Interviewers often like hearing this sentence:

"I would aim for per-entity ordering, not global ordering, because global ordering becomes a bottleneck and is rarely needed by the product."

2.7 Delivery Guarantees

Real-time systems usually choose one of these practical models:

Guarantee	Meaning	Reality in production
At-most-once	Message may be lost, but not duplicated	Simple and low overhead; common for low-value ephemeral events like typing
At-least-once	Message may be duplicated but should eventually arrive	Common when reliability matters and clients can dedupe
Exactly-once	Message is processed once end-to-end	Usually approximated with idempotency, dedupe keys, and transactional boundaries rather than achieved literally

Important point: a transport like WebSocket does not magically provide business-level delivery guarantees.

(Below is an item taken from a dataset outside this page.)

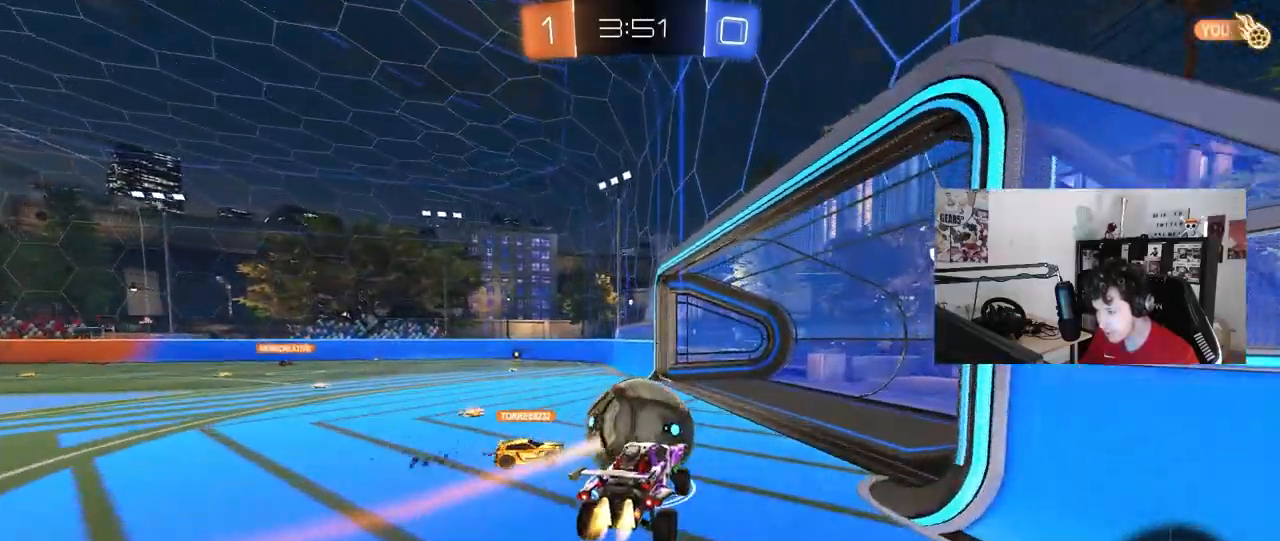
{"keys": ["d", "s", "shift"], "mouse": ["left"], "mouse_move": "up", "events": [[167, "a", "up"], [167, "d", "down"], [167, "shift", "down"], [167, "w", "down"], [217, "mouse_right", "down"], [267, "s", "down"], [267, "w", "up"], [450, "mouse_right", "up"]]}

It only moves bytes on a connection. Business-level guarantees require acknowledgments, persistence, retries, dedupe, and replay logic.

2.8 Fanout Challenges

Fanout means taking one event and sending it to many recipients.

Examples:

• one new chat message goes to every participant in a channel
• one sports score update goes to millions of viewers
• one incident event updates many dashboards

Fanout is where many designs fail, because the cost of one event is no longer constant.

If a message goes to 3 users, the cost is small. If it goes to 3 million users, the delivery system becomes the problem.

Production systems handle this with combinations of:

• pub/sub layers
• shard-aware connection gateways
• regional fanout
• batching or aggregation for low-priority updates
• per-subscriber filtering so only interested users receive the event

2.9 Scaling Persistent Connections

Persistent connections are not free.

Each active connection consumes:

• file descriptors
• kernel socket buffers
• user-space memory for connection metadata and outbound queues
• CPU for heartbeats, TLS, parsing, and serialization

At one million connections, even small per-connection cost matters.

If one connection costs only 20 KB of memory for total state, one million connections already imply roughly 20 GB of memory before business logic overhead.

That is why large-scale real-time systems often use dedicated gateway tiers optimized for connection handling, event loops, and lightweight session metadata.

2.10 Stateless vs Stateful Challenges

HTTP APIs are often designed to be stateless. Real-time connection layers are not.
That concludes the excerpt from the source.